On July 1, 2009, more than two dozen passengers from Royal Caribbean’s Freedom of the Seas were taken to the hospital after the amphibious tour bus in which they were traveling crashed in St. Thomas.

Royal Caribbean said in a statement that the passengers were on a “Pirate Duck Adventure” tour organized by the line at the time of the accident. The tour bus, which has a boat-like hull for traveling in water and wheels to move on land, veered off the road at a low rate of speed, the statement says.

Royal Caribbean says forty-nine (49) passengers were on the tour bus at the time of accident, and twenty-nine (29) were taken to the hospital. Of those, nine sustained non-life threatening injuries, and a spokeswoman tells USA TODAY all but one were able to return to the ship before it set sail later in the day.

Royal Caribbean spokeswoman Cynthia Martinez says the Freedom’s captain held the ship’s departure last night so the injured passengers could make it back on board.

“Our thoughts are with our guests that were involved in this unfortunate accident,” Royal Caribbean CEO Adam Goldstein says in the statement. “The safety and well-being of our guests is our highest priority, and we will continue to do our very best to assist them.”

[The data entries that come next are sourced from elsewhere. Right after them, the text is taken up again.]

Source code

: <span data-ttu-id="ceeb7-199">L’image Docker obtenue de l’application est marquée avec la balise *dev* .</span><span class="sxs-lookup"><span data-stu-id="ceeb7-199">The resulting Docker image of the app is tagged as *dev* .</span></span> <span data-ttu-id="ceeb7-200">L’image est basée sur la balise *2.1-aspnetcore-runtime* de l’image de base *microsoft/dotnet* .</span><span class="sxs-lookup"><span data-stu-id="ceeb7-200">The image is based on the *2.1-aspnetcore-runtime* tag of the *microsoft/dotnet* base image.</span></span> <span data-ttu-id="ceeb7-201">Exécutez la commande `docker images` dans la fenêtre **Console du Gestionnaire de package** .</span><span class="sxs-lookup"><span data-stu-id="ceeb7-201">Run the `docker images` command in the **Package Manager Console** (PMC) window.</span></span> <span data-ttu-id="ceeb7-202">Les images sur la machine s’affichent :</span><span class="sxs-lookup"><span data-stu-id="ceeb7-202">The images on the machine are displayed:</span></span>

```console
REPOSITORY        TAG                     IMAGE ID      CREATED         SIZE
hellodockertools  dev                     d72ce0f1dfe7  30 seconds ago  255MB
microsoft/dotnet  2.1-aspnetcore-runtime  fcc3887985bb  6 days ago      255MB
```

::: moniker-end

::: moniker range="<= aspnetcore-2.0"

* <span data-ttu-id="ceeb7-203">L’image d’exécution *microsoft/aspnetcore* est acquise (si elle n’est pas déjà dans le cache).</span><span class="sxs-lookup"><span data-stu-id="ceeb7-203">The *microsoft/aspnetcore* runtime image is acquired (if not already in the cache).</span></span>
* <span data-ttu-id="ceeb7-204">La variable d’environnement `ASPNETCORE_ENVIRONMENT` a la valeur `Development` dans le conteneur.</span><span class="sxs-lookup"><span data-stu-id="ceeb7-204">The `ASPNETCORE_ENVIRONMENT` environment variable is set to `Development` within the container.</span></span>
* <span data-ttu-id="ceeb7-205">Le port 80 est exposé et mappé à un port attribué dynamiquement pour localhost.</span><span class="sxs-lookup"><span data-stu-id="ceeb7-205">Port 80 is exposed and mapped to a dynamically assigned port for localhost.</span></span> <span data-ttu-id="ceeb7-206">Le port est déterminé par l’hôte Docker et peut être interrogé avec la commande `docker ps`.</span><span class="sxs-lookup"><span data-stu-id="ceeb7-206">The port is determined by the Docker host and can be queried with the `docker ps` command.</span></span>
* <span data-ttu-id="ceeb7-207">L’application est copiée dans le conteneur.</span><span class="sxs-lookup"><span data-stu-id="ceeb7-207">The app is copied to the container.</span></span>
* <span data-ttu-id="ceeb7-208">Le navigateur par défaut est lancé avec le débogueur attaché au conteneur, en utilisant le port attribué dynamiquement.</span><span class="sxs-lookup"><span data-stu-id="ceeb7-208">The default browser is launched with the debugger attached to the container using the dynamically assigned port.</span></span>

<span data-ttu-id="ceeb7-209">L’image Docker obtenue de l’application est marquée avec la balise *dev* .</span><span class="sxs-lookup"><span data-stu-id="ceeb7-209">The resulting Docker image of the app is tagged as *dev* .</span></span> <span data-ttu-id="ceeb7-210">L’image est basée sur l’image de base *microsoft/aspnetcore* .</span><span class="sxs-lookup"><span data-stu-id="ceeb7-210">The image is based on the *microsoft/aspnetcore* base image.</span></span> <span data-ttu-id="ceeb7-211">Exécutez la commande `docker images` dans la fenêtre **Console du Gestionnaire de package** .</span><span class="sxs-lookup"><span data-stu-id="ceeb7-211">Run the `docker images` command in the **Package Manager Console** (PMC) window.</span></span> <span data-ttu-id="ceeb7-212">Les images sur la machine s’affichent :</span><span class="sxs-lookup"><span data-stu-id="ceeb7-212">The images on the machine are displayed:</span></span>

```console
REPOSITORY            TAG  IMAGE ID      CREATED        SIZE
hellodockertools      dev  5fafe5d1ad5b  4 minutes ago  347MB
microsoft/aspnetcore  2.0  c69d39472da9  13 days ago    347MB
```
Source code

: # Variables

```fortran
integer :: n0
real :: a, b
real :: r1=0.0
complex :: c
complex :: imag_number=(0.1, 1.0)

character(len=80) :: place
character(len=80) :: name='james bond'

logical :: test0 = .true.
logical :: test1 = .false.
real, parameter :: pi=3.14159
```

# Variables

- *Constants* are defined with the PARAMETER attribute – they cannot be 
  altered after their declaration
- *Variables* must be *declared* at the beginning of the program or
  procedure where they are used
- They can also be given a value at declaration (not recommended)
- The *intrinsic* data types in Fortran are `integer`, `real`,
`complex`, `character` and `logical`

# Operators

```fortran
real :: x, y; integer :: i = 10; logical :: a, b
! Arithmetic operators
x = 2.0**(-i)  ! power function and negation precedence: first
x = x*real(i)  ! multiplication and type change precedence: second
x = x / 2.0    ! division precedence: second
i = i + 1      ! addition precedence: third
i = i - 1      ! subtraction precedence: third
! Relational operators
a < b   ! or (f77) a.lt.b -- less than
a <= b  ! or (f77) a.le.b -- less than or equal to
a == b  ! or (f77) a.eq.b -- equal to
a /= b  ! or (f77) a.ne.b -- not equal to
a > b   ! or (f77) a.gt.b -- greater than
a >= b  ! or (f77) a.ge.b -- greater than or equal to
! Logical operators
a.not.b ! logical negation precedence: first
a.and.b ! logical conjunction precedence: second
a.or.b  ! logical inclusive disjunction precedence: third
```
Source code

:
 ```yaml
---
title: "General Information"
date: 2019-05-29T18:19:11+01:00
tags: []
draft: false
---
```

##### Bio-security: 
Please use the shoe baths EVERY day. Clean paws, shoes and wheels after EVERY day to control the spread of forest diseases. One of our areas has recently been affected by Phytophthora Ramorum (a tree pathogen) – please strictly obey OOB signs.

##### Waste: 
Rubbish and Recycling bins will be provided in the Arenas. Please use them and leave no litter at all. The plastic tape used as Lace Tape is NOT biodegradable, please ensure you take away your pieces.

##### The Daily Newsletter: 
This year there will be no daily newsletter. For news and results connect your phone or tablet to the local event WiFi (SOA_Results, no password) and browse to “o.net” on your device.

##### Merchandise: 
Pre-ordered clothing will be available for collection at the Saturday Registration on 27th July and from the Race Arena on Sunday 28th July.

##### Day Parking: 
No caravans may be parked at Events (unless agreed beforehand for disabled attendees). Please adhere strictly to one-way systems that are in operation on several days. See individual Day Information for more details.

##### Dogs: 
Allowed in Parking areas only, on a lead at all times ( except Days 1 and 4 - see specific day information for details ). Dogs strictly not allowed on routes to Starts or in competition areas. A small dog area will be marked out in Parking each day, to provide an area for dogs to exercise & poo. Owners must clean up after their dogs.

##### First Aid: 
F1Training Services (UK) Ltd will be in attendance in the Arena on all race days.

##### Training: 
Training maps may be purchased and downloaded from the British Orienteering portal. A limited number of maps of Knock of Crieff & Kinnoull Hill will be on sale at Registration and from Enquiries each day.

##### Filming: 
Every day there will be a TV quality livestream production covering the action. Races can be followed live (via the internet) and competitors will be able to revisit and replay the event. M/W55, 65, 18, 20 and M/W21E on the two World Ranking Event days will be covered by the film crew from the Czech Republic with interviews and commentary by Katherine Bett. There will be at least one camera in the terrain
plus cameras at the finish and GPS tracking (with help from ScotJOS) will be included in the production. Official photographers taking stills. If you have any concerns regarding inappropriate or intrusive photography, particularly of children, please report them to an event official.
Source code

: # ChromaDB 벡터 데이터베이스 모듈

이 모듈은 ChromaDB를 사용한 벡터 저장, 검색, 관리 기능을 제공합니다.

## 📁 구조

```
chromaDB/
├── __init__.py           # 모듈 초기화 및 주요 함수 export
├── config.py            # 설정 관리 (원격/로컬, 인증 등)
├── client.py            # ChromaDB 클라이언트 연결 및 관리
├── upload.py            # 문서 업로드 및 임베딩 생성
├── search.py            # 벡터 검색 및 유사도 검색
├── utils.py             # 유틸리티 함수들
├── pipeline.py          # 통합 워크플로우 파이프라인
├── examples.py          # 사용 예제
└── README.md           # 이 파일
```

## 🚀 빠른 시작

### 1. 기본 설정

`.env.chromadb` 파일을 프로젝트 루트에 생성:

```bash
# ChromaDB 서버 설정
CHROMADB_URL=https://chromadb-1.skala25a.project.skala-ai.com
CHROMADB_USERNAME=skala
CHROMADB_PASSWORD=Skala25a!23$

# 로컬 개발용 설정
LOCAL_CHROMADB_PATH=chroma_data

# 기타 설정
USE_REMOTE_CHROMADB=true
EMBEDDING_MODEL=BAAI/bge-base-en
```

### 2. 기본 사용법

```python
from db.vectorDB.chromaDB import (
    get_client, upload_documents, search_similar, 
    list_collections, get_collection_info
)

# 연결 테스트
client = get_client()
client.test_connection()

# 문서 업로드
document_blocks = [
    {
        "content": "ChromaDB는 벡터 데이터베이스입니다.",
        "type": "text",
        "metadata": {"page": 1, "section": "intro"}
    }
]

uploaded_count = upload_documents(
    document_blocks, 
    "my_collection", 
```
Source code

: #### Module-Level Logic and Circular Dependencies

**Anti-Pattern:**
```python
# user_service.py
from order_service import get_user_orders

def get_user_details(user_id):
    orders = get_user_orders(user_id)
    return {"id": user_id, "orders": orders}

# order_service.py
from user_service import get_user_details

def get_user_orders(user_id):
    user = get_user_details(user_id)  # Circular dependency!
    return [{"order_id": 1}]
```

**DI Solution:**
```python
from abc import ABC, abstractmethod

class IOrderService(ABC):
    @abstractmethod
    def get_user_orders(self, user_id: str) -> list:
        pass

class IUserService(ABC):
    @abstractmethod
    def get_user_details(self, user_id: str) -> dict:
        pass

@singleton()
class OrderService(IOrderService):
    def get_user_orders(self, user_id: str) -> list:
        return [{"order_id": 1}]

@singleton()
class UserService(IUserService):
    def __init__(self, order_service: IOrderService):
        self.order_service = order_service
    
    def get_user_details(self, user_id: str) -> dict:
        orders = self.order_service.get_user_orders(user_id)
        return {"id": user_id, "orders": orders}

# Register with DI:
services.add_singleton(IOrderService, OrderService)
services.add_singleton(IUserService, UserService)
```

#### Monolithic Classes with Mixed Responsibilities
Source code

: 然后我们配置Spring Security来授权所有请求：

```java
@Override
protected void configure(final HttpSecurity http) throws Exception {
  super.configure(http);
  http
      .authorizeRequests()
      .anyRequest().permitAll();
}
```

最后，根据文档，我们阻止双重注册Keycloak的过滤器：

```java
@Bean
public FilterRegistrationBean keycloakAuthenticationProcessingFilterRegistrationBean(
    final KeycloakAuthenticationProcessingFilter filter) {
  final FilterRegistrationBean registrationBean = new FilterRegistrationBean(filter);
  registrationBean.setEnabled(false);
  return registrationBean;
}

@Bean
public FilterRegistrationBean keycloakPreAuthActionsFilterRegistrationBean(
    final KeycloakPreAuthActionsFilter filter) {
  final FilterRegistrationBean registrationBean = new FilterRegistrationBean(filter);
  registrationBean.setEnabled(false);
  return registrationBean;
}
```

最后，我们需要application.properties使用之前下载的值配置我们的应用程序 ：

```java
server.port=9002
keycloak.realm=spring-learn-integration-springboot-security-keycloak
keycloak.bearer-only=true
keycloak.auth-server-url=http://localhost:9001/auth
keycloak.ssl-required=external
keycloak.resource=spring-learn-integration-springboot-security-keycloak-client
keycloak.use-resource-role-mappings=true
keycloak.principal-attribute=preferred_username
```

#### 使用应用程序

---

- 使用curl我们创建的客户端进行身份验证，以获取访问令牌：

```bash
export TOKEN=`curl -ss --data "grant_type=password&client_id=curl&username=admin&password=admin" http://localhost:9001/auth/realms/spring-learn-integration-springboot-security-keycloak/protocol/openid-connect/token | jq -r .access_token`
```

The passengers were traveling on The Duckaneer, a popular tour option for cruisers visiting St. Thomas that is hard to miss when it motors down the roads of St. Thomas’ port, Charlotte Amalie.

The Freedom of the Seas is on a seven-night cruise of the Eastern Caribbean out of Port Canaveral, Florida that also includes stops in CocoCay, Bahamas; and Philipsburg, St. Maarten.